WHAT IS REQUIRED> Count how many lines in the rows below contain the string "nearest". Reply with that number only.
----- EXTRACTED ENTRIES
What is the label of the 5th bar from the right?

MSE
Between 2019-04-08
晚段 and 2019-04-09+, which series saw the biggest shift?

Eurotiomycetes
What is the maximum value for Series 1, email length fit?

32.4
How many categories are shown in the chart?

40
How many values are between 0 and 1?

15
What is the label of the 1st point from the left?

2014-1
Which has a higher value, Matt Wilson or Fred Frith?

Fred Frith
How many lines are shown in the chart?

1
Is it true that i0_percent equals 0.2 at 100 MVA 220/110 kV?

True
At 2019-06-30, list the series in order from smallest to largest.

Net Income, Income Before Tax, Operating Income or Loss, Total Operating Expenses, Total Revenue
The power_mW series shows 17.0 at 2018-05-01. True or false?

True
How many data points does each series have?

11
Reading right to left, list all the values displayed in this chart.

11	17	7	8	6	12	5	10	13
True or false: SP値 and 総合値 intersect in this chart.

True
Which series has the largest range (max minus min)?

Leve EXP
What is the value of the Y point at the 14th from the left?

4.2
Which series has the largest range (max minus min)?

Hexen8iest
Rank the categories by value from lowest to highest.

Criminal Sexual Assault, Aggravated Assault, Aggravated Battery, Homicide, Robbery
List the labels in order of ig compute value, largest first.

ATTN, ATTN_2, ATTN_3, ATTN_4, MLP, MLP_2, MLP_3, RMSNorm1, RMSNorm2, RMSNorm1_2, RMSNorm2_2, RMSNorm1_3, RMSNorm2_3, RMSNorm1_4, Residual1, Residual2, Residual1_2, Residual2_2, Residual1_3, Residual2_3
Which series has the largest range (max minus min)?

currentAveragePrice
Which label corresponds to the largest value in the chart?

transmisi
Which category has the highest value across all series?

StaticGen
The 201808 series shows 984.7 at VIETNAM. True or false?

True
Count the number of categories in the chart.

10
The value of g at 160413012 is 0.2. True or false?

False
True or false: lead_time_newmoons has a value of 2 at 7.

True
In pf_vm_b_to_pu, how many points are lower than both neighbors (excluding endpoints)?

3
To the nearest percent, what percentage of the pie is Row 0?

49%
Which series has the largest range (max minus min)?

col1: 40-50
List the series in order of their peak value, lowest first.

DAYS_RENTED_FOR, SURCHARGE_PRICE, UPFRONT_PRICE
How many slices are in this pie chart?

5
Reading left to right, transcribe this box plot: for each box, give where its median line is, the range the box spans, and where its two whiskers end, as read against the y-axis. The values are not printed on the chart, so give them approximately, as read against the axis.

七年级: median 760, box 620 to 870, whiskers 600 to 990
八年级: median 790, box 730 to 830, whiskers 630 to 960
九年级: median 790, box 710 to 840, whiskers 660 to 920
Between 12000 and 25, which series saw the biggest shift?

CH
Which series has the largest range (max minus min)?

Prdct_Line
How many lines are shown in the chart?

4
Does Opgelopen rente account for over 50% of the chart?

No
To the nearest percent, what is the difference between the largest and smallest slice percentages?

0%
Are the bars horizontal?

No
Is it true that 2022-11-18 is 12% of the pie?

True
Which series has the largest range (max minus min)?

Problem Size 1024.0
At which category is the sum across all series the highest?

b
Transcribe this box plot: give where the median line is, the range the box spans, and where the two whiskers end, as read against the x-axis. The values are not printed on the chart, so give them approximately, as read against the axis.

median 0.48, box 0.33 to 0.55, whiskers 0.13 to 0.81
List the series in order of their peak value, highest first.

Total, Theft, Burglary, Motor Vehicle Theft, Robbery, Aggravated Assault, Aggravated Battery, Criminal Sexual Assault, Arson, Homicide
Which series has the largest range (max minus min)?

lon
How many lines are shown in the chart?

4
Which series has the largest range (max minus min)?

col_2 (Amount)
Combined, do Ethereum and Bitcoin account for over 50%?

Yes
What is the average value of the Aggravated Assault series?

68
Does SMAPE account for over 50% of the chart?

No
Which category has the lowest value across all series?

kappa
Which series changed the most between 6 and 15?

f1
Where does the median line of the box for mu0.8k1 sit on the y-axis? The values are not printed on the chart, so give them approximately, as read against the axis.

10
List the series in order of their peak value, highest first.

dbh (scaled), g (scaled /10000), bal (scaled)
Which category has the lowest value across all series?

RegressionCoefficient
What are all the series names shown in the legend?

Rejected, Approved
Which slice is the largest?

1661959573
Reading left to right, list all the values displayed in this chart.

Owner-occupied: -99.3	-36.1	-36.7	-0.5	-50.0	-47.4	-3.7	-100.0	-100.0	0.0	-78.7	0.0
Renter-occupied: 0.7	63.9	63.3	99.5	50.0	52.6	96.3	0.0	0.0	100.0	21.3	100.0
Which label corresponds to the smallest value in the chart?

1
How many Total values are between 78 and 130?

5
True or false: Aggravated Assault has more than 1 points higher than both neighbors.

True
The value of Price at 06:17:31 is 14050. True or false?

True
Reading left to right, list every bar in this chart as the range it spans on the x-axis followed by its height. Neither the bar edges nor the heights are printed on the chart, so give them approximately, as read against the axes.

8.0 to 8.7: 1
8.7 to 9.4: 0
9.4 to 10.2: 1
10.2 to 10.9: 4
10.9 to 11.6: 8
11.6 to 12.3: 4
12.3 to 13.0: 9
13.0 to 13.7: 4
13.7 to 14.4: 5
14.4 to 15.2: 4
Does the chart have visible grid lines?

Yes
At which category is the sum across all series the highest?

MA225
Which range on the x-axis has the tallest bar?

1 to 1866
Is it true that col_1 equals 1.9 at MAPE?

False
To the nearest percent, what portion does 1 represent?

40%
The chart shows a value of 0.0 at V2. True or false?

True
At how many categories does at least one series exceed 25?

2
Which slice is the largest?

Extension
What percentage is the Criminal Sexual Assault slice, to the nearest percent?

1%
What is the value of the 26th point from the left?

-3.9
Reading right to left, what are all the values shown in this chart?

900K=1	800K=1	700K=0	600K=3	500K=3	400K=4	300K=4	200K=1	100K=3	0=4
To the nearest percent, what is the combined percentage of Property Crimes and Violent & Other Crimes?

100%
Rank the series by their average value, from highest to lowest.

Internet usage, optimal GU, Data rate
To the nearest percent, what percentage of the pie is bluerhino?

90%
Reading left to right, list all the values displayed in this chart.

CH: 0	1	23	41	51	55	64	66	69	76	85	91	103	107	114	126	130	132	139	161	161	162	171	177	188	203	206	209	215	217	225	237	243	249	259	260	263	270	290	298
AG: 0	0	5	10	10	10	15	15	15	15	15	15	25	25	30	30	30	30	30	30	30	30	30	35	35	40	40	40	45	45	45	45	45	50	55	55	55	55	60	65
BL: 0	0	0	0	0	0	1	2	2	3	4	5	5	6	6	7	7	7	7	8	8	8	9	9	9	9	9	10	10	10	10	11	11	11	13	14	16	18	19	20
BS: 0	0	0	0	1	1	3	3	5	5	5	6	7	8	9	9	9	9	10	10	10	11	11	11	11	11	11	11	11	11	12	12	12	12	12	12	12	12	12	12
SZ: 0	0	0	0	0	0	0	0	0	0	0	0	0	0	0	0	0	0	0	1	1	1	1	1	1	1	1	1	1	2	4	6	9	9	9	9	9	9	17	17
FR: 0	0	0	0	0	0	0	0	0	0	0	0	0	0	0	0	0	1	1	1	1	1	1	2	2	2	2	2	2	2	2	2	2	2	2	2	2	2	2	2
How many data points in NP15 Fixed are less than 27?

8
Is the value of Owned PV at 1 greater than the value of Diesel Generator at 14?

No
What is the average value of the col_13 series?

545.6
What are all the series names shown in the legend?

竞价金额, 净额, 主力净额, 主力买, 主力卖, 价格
----------
THE COMPLETED TASK> 6